A letter-for-letter copy of the listing is required, with no pictures in it.

- MATERIAL SHOWN
--- START ---

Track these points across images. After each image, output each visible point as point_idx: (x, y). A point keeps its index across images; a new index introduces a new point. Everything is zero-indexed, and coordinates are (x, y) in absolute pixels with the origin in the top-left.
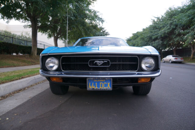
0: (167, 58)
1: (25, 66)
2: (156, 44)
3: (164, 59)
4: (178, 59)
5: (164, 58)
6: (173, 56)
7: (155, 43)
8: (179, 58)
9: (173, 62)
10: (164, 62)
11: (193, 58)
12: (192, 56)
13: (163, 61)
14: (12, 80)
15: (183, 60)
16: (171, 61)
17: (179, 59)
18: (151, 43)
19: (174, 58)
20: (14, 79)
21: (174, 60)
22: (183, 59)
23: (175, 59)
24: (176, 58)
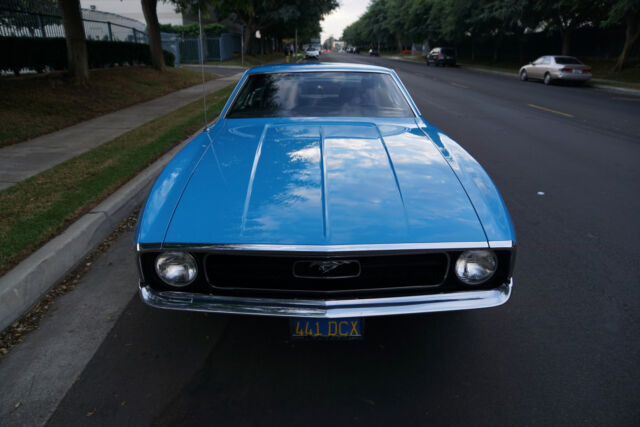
0: (537, 66)
1: (57, 129)
2: (504, 10)
3: (525, 67)
4: (574, 71)
5: (527, 63)
6: (558, 61)
7: (501, 8)
8: (576, 68)
9: (556, 82)
10: (527, 79)
11: (625, 66)
12: (622, 57)
13: (524, 75)
14: (37, 243)
15: (589, 75)
16: (548, 77)
17: (577, 73)
18: (489, 5)
19: (562, 66)
20: (41, 237)
21: (560, 75)
22: (589, 71)
23: (563, 70)
24: (569, 66)
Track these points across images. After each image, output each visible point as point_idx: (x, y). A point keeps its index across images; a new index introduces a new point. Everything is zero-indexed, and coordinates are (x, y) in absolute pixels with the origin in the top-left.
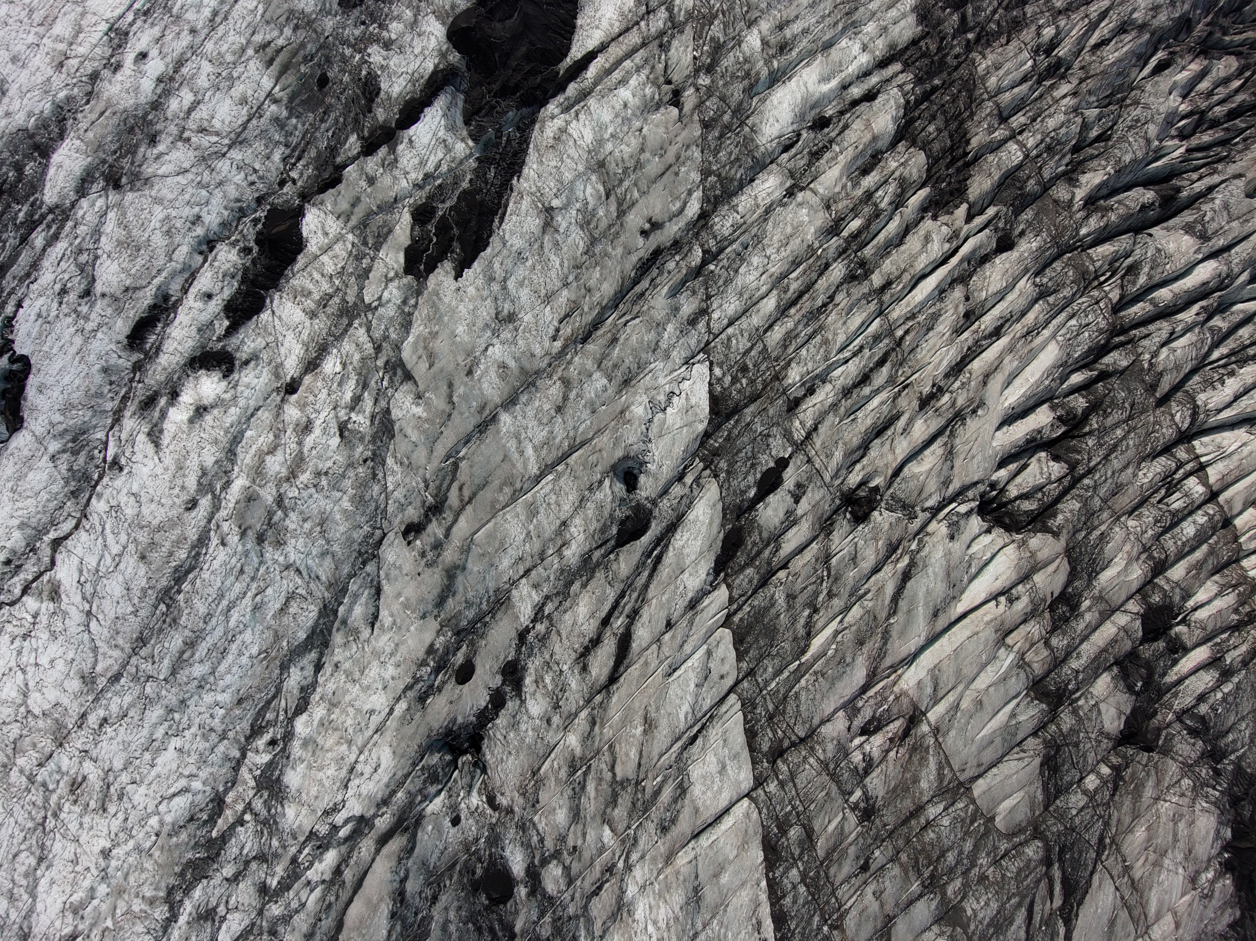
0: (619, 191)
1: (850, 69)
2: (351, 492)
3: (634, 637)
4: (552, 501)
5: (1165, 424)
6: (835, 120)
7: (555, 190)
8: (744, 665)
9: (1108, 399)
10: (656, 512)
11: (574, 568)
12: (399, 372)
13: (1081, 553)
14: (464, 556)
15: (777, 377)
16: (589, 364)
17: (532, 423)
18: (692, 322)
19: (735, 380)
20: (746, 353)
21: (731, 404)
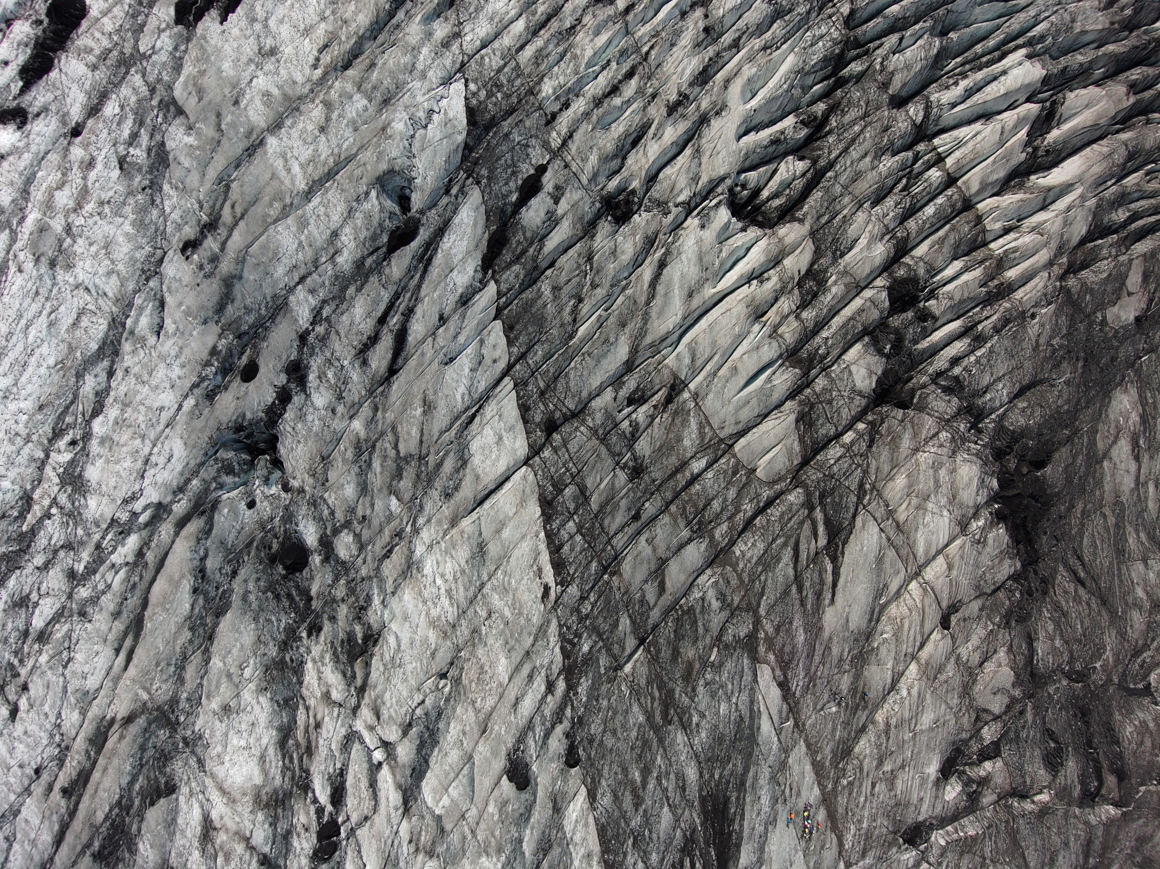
2: (132, 217)
3: (410, 332)
4: (321, 213)
5: (900, 119)
8: (515, 350)
9: (845, 101)
10: (424, 220)
11: (348, 274)
12: (172, 108)
13: (824, 233)
14: (239, 267)
15: (531, 92)
16: (349, 87)
17: (297, 143)
18: (446, 44)
19: (490, 95)
20: (500, 70)
21: (488, 116)
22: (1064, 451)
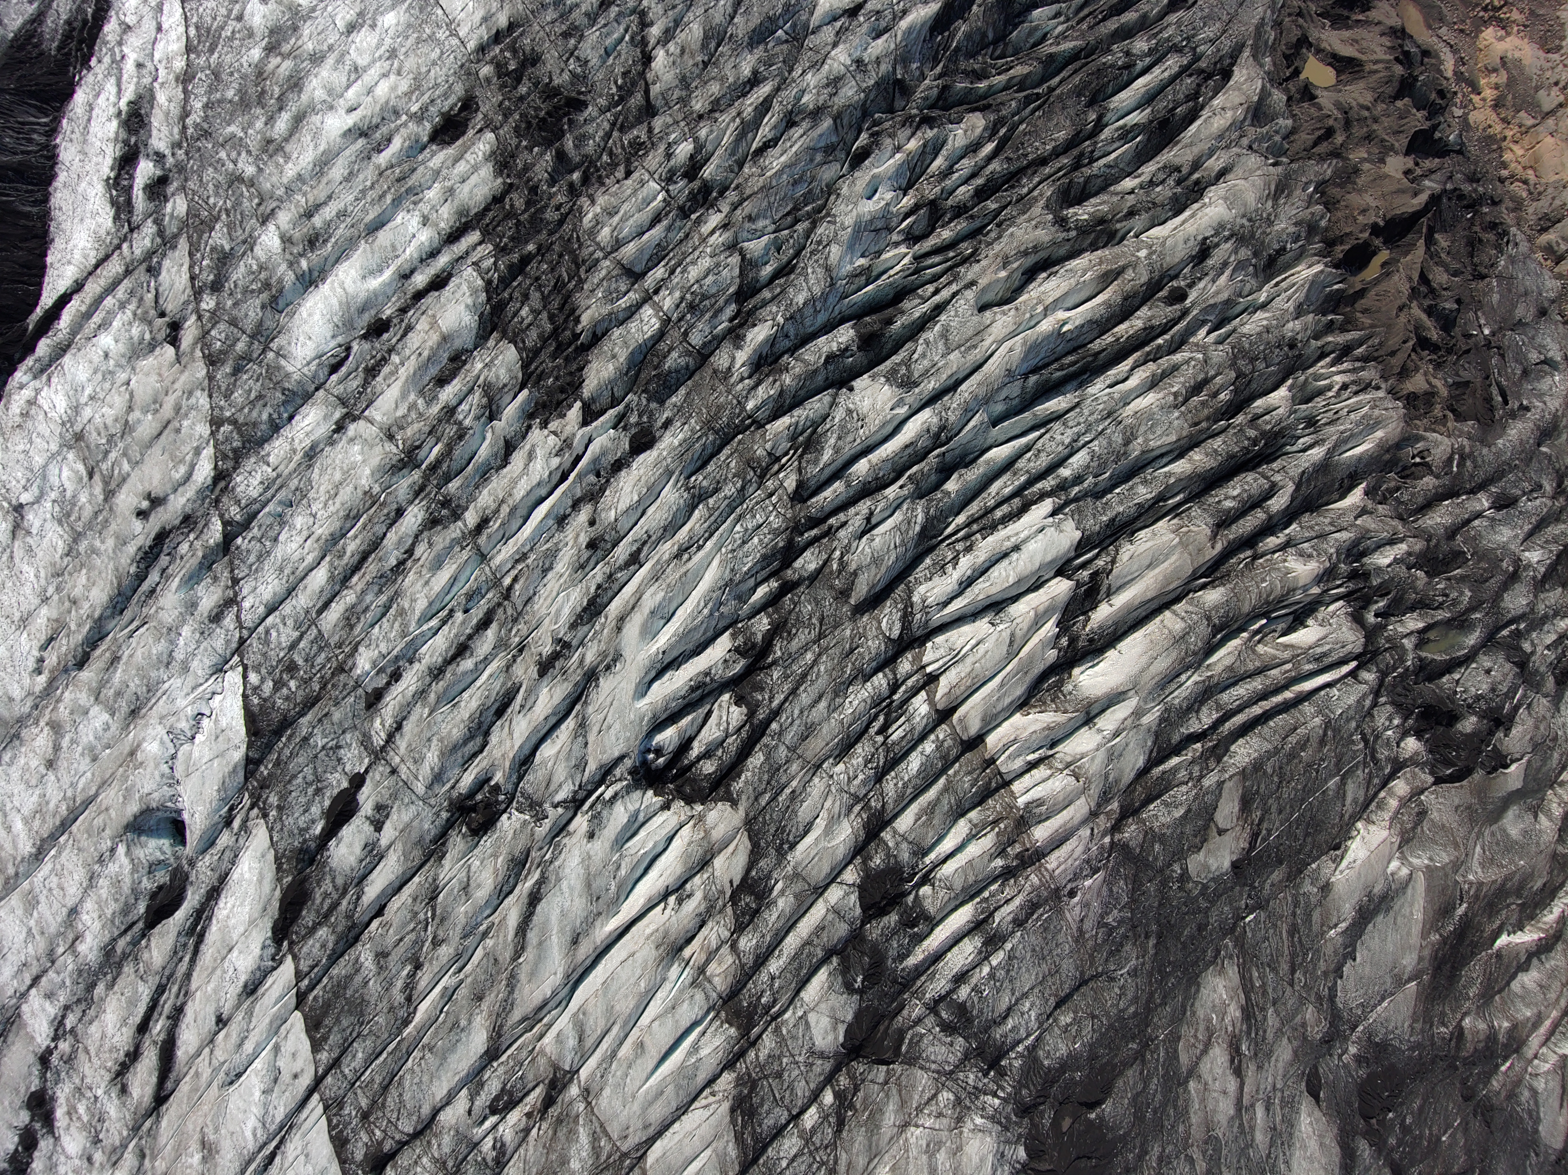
0: (104, 467)
1: (408, 252)
3: (181, 1040)
4: (54, 886)
6: (395, 321)
7: (23, 482)
10: (194, 876)
11: (94, 965)
13: (765, 822)
15: (341, 669)
16: (84, 698)
17: (18, 788)
18: (216, 618)
19: (279, 684)
20: (293, 646)
21: (276, 717)
22: (1131, 1074)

--- END ---

- RESULT FOR THIS EXERCISE
Track these points across images. After each image, output each visible point as point_idx: (x, y). A point keeps its index across images; a new index introduces a new point. Everything is zero-indexed, and coordinates are (x, y) in absolute pixels with the origin in the top-left.
0: (167, 58)
1: (25, 66)
2: (156, 44)
3: (164, 59)
4: (178, 59)
5: (164, 58)
6: (173, 56)
7: (155, 43)
8: (179, 58)
9: (173, 62)
10: (164, 62)
11: (193, 58)
12: (192, 56)
13: (163, 61)
14: (12, 80)
15: (183, 60)
16: (171, 61)
17: (179, 59)
18: (151, 43)
19: (174, 58)
20: (14, 79)
21: (174, 60)
22: (183, 59)
23: (175, 59)
24: (176, 58)
0: (537, 66)
1: (57, 129)
2: (504, 10)
3: (525, 67)
4: (574, 71)
5: (527, 63)
6: (558, 61)
7: (501, 8)
8: (576, 68)
9: (556, 82)
10: (527, 79)
11: (625, 66)
12: (622, 57)
13: (524, 75)
14: (37, 243)
15: (589, 75)
16: (548, 77)
17: (577, 73)
18: (489, 5)
19: (562, 66)
20: (41, 237)
21: (560, 75)
22: (589, 71)
23: (563, 70)
24: (569, 66)
Track these points across images. After each image, output each visible point as point_idx: (x, y). A point keeps its index across images; a new index introduces a new point. Everything is zero-indexed, and coordinates are (x, y) in absolute pixels with the origin in the top-left.
0: (619, 191)
1: (850, 69)
2: (351, 492)
3: (634, 637)
4: (552, 501)
5: (1165, 424)
6: (835, 120)
7: (555, 190)
8: (744, 665)
9: (1108, 399)
10: (656, 512)
11: (574, 568)
12: (399, 372)
13: (1081, 553)
14: (464, 556)
15: (777, 377)
16: (589, 364)
17: (532, 423)
18: (692, 322)
19: (735, 380)
20: (746, 353)
21: (731, 404)
2: (132, 217)
3: (410, 332)
4: (321, 213)
5: (900, 119)
8: (515, 350)
9: (845, 101)
10: (424, 220)
11: (348, 274)
12: (172, 108)
13: (824, 233)
14: (239, 267)
15: (531, 92)
16: (349, 87)
17: (297, 143)
18: (446, 44)
19: (490, 95)
20: (500, 70)
21: (488, 116)
22: (1064, 451)
0: (104, 467)
1: (408, 252)
3: (181, 1040)
4: (54, 886)
6: (395, 321)
7: (23, 482)
10: (194, 876)
11: (94, 965)
13: (765, 822)
15: (341, 669)
16: (84, 698)
17: (18, 788)
18: (216, 618)
19: (279, 684)
20: (293, 646)
21: (276, 717)
22: (1131, 1074)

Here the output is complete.